Start of Data to use

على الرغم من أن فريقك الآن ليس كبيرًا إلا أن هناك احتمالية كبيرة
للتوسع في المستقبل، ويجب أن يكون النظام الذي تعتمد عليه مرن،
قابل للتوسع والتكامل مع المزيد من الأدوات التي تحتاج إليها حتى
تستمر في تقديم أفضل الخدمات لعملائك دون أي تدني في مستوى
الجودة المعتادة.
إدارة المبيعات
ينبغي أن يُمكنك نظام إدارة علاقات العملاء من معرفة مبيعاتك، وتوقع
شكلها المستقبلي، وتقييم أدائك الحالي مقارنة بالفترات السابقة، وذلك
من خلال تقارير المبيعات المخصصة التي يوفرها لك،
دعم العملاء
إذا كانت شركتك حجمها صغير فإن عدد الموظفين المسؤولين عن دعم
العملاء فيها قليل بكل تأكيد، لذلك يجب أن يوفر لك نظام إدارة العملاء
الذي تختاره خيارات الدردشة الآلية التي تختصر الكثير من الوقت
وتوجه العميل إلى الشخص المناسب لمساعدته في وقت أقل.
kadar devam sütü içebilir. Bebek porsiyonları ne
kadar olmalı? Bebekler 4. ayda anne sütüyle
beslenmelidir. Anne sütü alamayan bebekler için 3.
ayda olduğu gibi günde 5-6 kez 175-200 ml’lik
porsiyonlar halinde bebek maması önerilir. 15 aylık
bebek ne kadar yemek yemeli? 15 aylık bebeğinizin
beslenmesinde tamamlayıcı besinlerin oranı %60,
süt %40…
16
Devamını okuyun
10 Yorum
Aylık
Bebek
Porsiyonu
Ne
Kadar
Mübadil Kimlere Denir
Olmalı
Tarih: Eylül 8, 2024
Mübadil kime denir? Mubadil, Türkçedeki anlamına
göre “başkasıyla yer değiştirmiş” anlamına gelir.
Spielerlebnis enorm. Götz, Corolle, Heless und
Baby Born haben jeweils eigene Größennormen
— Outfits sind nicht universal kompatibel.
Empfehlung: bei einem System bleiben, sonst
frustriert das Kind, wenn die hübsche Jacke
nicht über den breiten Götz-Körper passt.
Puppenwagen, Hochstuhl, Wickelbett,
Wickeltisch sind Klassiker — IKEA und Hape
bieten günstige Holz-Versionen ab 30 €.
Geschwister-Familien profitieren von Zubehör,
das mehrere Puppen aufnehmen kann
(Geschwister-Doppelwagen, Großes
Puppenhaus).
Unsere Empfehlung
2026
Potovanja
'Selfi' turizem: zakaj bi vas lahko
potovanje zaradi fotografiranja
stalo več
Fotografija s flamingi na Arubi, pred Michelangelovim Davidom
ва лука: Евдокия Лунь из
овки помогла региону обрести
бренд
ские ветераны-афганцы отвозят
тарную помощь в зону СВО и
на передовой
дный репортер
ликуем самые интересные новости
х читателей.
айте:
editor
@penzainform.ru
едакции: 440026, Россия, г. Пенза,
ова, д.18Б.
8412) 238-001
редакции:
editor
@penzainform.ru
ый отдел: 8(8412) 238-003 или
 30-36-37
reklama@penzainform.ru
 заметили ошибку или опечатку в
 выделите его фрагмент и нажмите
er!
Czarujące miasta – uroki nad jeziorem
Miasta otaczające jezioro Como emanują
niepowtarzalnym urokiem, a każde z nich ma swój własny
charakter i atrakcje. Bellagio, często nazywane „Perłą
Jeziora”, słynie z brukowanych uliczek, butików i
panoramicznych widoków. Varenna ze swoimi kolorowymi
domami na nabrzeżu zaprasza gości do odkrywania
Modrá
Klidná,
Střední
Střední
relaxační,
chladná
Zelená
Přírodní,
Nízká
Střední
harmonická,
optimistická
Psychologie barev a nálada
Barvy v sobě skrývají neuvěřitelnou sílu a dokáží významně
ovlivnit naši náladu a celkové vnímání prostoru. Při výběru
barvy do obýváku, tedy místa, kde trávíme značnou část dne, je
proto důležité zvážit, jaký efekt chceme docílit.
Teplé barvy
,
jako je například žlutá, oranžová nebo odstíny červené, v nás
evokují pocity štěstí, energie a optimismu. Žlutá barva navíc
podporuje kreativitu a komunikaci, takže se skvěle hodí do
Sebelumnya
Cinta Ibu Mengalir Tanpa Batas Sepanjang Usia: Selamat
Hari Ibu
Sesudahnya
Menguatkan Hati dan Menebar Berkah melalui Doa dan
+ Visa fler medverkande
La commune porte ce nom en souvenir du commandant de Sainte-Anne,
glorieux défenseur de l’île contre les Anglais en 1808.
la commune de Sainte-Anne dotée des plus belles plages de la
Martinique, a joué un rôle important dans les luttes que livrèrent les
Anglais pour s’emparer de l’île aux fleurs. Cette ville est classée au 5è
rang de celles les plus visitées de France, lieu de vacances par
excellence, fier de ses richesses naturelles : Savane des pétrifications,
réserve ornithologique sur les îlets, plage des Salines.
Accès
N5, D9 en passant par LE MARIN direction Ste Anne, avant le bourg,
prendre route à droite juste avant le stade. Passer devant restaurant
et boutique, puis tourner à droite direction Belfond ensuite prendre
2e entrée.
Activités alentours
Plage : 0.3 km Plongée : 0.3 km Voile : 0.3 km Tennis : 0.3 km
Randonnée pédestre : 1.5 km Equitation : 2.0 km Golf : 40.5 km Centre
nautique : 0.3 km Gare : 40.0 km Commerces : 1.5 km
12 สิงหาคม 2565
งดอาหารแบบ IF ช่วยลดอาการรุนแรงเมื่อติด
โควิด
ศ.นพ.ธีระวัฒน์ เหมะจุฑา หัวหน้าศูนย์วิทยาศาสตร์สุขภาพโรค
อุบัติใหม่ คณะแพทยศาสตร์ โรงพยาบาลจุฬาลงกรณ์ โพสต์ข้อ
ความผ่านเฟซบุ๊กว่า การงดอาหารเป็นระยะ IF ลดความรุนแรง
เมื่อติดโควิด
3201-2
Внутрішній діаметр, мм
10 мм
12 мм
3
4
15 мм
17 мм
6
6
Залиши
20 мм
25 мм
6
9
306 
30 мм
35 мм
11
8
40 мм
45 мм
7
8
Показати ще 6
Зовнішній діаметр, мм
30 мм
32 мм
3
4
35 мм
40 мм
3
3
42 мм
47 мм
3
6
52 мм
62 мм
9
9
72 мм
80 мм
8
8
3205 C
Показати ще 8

End of Data to use

Retype the records from the beginning through the line that contains "إذا كانت شركتك", with each line unchanged.

على الرغم من أن فريقك الآن ليس كبيرًا إلا أن هناك احتمالية كبيرة
للتوسع في المستقبل، ويجب أن يكون النظام الذي تعتمد عليه مرن،
قابل للتوسع والتكامل مع المزيد من الأدوات التي تحتاج إليها حتى
تستمر في تقديم أفضل الخدمات لعملائك دون أي تدني في مستوى
الجودة المعتادة.
إدارة المبيعات
ينبغي أن يُمكنك نظام إدارة علاقات العملاء من معرفة مبيعاتك، وتوقع
شكلها المستقبلي، وتقييم أدائك الحالي مقارنة بالفترات السابقة، وذلك
من خلال تقارير المبيعات المخصصة التي يوفرها لك،
دعم العملاء
إذا كانت شركتك حجمها صغير فإن عدد الموظفين المسؤولين عن دعم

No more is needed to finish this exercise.